ジャンディ・ネルソン『君に太陽を』(集英社)は、皮膚がピリピリするほど緊張感のある、家族関係の話です。

ジュードとノアは双子の姉弟。美術の先生でもある母親と、頭の固い父親、そして祖母と暮らしている。13歳の時、ジュードは明るく人気者だが、ノアは内向的で絵を描いてばかり。全く性格の似ていない双子だが、お互いは唯一無二の理解者だった。が、ある事件をきっかけに、家族の関係は崩壊に向かう。

16歳の時、ジュードは美術専門の高校に通い、ノアは絵に興味をなくしたように男と遊んでばかり。母と祖母は亡くなり、父親はほとんど干渉してこない。ジュードはノアにもう一度、美術への興味を取り戻してほしいと思うが、お互いを傷つけ、すれ違いばかりしている。

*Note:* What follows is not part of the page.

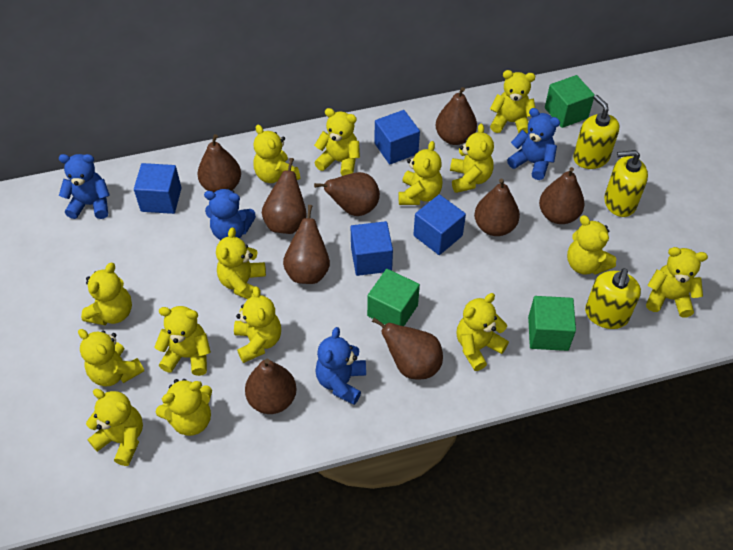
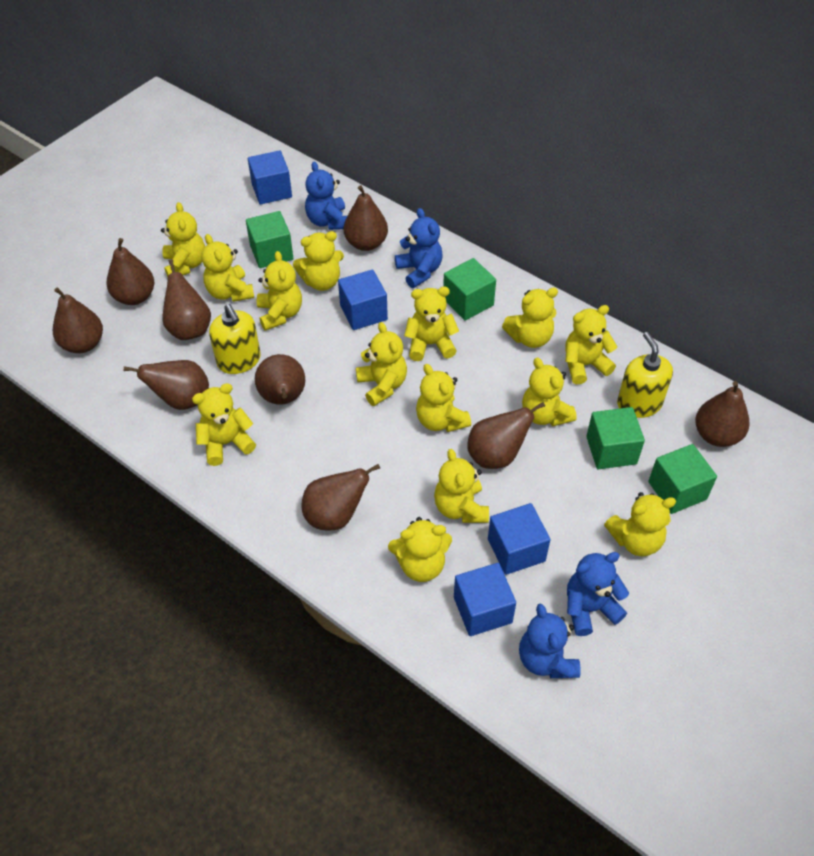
green cube: 3 -> 4
yellow soap dispenser: 3 -> 2
yellow teddy bear: 15 -> 14

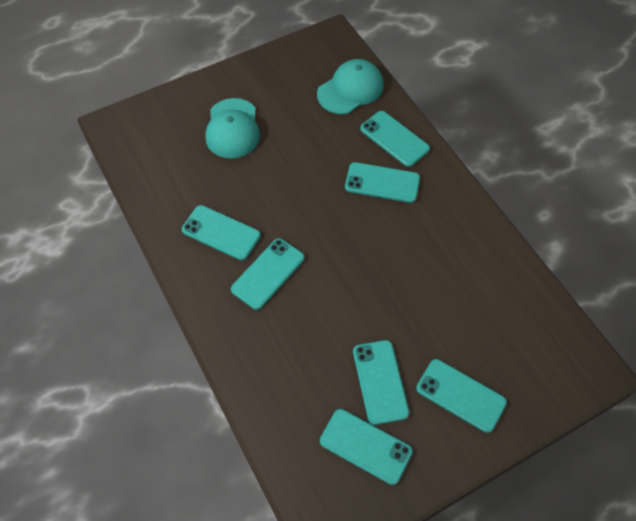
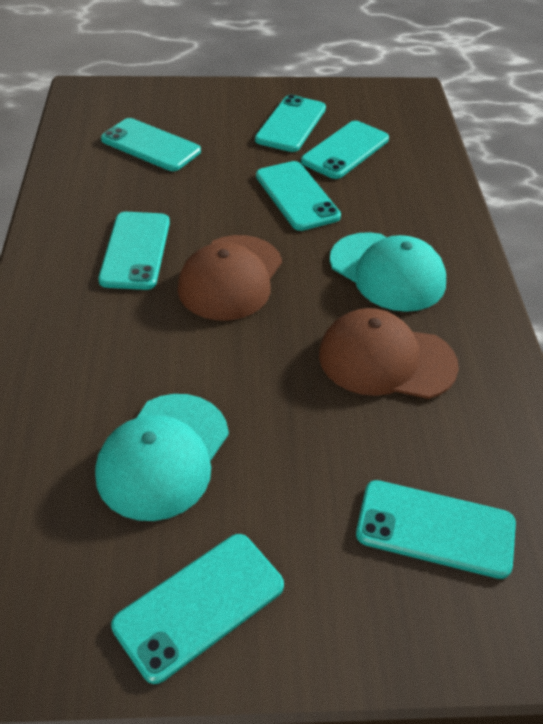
brown cap: 0 -> 2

LGBTを扱った文学に贈られるストーンウォール・オナー賞受賞作品です。
どんなに長い時間を共有しても、どんなに仲が良くても、どんなにお互いのことをわかっていると思っていても、別の人間です。本当の気持ちを言えなかったり、言えなかったことを後悔することの連続です。素直になったからって、和解できるわけじゃありません。謝られたって許さなくてもいいんです。そして和解したら万事オッケーというわけではありません。和解できるまで、相手が待ってくれないこともあります。

「家族だから、仲良くすべき」という呪縛から逃れて、一対一の人間関係を築けばいいのです。この作品は、一人前の人間になる訓練をするジュードとノアの、痛みを伴う成長物語です。